"Ein Sommernachmittag und das Makabre danach": 222
2. Mai 2012 , Geschrieben von TeddeMehr Veröffentlicht in #"Ein Sommernachmittag und das Makabre danach"
Seit Sonntag letzter Woche halb sieben in der Früh bin ich hier zurück. Nicht mehr im Haus meiner Eltern auf meinem alten Kinderzimmer.
Hatte bloß bis heute nicht die geringste Lust, mit dem hier fortzusetzen. Überhaupt, das von dem Stick, auf dem ich es abgespeichert hatte, hierher draufzutun.
Jetzt habe ich das jedoch gemacht, es hierher draufgetan.
Nachdem ich zuvor lange genug mit dem Stick in den Fingern herumgespielt hatte, mußte das sein.
Auch wegen des Vergessens, der Veränderung der Dinge im Kopf je mehr Zeit verstreicht. Der Grundgedanke, warum in der Tagebuch-Datei überhaupt lange getippt wurde. Die ganz normale alltägliche Demenz.
Das mit dem Stick, das ist eine lustige Geschichte.
Die erklärt total, warum ich mich heute in meiner Studentenwohnheimflucht befinde.
Was war also letzte Woche im Haus meiner Eltern los?
Man muß sich das vorstellen, was mir da passiert ist. Mein Vater - mein hoher Herr -, der hat mir den Strom abgestellt.
Plötzlich hatte ich auf meinem Zimmer keinen Strom mehr.
Klack hat's gemacht - alles Gerät war aus. Der Monitor, vor dem gesessen bin, schwarz. Um mich herum Finsternis.
Bin ich dagesessen am Drehstuhl. Habe darüber nachgedacht, was ich anstellen sollte, mit der ganzen Situation.
Ist Mutti mit der Taschenlampe in der Hand zu mir ins Zimmer hereingelaufen gekommen.
In meine Richtung hat Mutti mir geleuchtet, zu mir gemeint, daß ich ganz ruhig bleiben sollte.
Als ob ich etwas anderes vorgehabt hätte. Etwa blöde aufgestachelt den Wilden spielen. Daß am Schluß sogar die Polizei eintreffen könnte, Polizisten, die mich in die Mitte nahmen. Eventuell, daß einer von denen mir Handschellen anlegt.
Zu Mutti schwatze ich, daß ich jetzt die Nase voll hätte; abfahren würde ich.
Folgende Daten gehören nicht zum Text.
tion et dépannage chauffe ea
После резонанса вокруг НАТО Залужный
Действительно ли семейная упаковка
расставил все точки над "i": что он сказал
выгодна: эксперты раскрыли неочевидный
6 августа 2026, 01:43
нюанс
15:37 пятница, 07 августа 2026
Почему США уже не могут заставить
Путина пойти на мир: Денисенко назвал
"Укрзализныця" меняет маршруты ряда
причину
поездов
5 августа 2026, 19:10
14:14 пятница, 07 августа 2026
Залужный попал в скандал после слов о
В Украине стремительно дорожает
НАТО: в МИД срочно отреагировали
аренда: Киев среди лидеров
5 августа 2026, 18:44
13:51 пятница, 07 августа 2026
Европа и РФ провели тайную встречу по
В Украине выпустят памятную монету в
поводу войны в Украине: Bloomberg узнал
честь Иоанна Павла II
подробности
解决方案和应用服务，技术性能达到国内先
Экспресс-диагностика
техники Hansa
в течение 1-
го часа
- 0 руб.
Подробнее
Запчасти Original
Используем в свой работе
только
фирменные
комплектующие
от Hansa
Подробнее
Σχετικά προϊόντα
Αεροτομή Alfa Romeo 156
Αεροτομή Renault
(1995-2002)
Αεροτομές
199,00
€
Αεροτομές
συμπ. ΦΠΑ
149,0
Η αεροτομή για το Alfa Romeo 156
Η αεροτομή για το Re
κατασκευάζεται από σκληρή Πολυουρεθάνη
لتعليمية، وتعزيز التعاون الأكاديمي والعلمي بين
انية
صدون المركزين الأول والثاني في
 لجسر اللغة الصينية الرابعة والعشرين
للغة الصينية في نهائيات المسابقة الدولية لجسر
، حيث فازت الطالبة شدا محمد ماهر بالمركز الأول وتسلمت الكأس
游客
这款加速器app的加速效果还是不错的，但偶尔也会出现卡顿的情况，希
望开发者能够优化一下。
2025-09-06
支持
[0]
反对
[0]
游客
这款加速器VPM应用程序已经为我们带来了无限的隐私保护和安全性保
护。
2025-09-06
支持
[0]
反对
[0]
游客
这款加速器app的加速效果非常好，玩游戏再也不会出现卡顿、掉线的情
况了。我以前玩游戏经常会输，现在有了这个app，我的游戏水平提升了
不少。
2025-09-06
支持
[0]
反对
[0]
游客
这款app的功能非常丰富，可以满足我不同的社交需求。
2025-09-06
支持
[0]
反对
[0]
Ich wüßte keinen Grund, nichts Größeres, was ich angestellt haben könnte, daß mein Vater so gegen mich sein müßte. Daß Vater plötzlich solche Sachen aufführt, bei ihm Kleinigkeiten derart gegen meine Person bei ihm aus dem Ruder liefen. Richtiggehend boshaft, feindselig, der Mann. Wenn Vater nicht aufpassen würde, käme ich dann gleich zu ihm hinunter. Für eine Unterhaltung unter vier Augen.